READING PASSAGE: Begin
So you may be asking yourself “but how does this relate to characters and plot then?” and I think that’s a perfectly fine question. The answer is that your pairings need to be a little bit more focused, and a little bit tighter.
Joseph is … an accountant who … collects … knives. I didn’t have a random generator for that, but those are the first things that popped into my head, and by themselves there’s nothing immediately compelling. But still, the process is the same, where I look for connections between these things, and the interesting ways that they might bind to one another. There’s obviously some tension (more on that later) between accountancy, a notoriously boring job, and knives, which are inherently cool and dangerous. But there’s also some compatibility between accountancy and collecting, especially in the sense of being boring. More than that, they’re the same kind of boring, which I think suggests something. And there are questions that naturally arise when we have that (poor) germ of an idea, like what got this guy into accountancy or knife collecting. Was it a way of trying to be closer with his father? A way of feeling masculine? The leavings of a path not followed? This isn’t normally how I build characters, but I definitely do the same process of finding interesting pairings, either for their contrast, their tension, or the way they reflect and feed into each other.
I think the same applies to societies and places, which make up worlds, but perhaps slightly less directly, and I don’t think that I’ve ever made a society by pairing up two random things and see what fell out.
I wouldn’t suggest using this method to think up plots, but it does work for thinking about how two things can be in tension with one another, and tension leads to conflict, which leads to plot.
Finding Limits
We’ll lead with the example on this one. Consider a knife. What do you do with it? You cut things! Now, in the context of making magic systems (especially the singular case of magic items), what does “a knife cuts things” leave out? What implied limitations are there, and what might be think up if we start removing them or adding them in?
READING PASSAGE: End
- [WHAT YOU HAVE TO DO] List every reason the passage on pairing ideas for characters gives for finding a pairing interesting. The data after this point comes from an unrelated source.
PROVIDED DATA: Begin
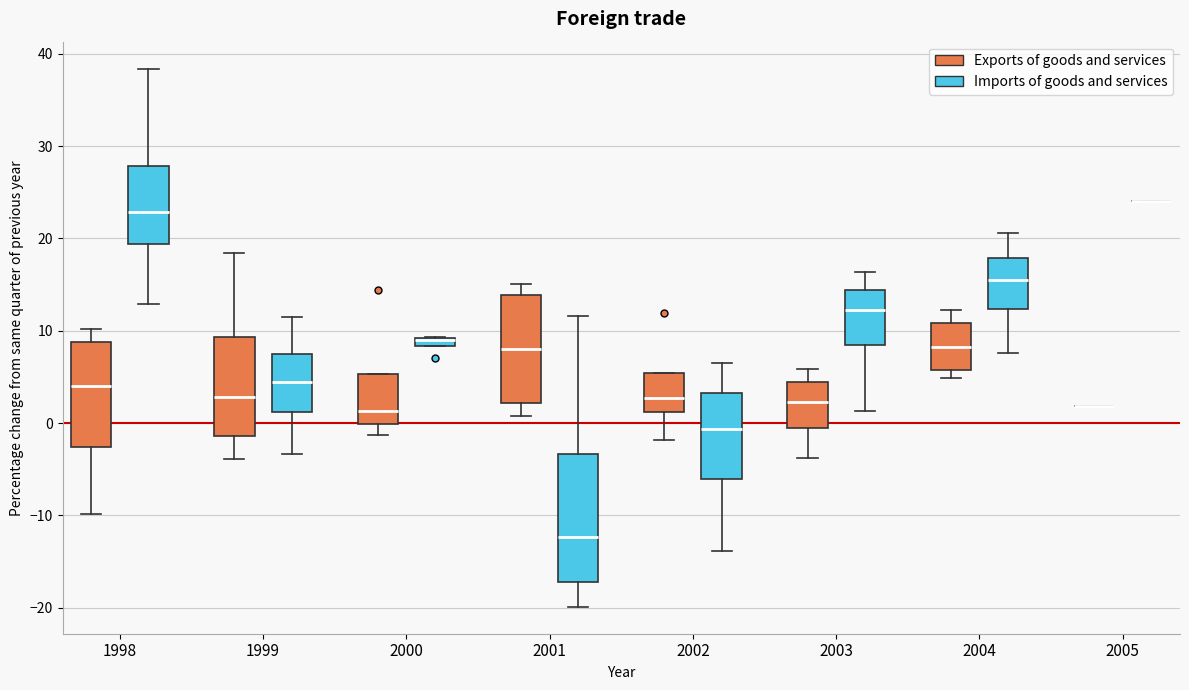

Where is the upper edge of the box for 2003 (Imports of goods and services) on the y-axis? The values are not printed on the chart, so give them approximately, as read against the axis.

14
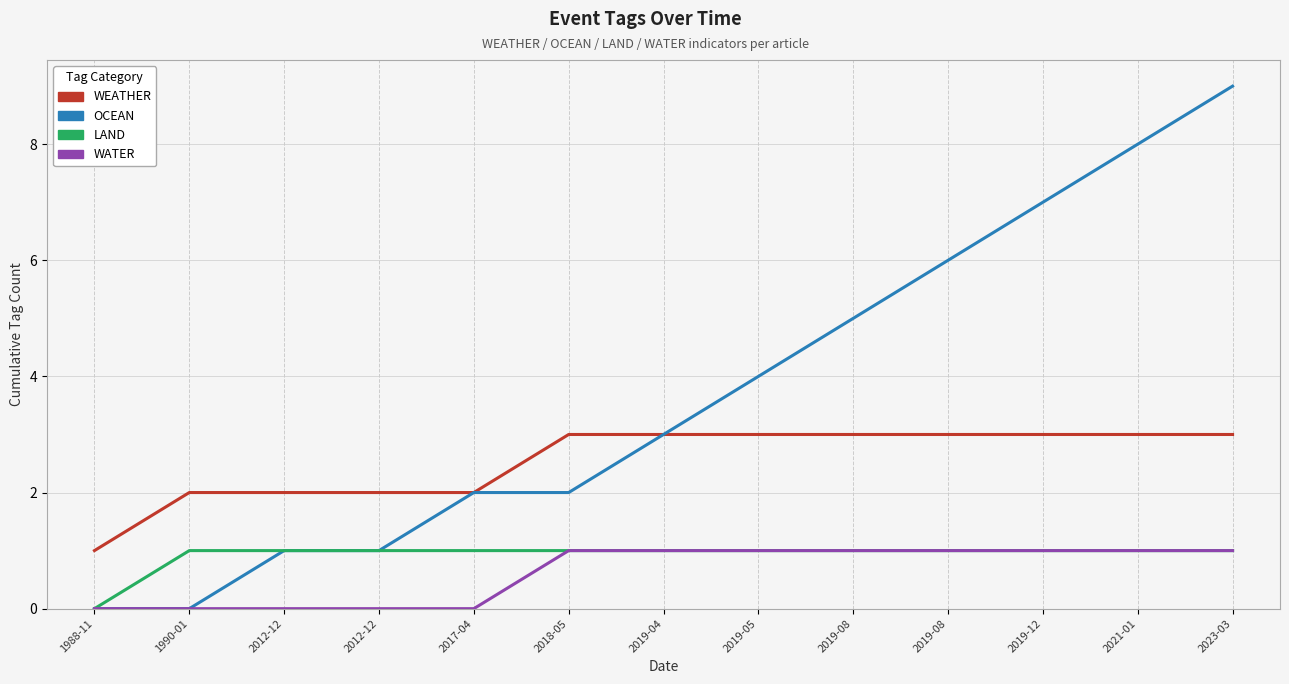

At which label is LAND closest to 0?

1988-11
PROVIDED DATA: End
- [RESULT FOR THIS TASK]
- Their contrast
- Their tension
- The way they reflect and feed into each other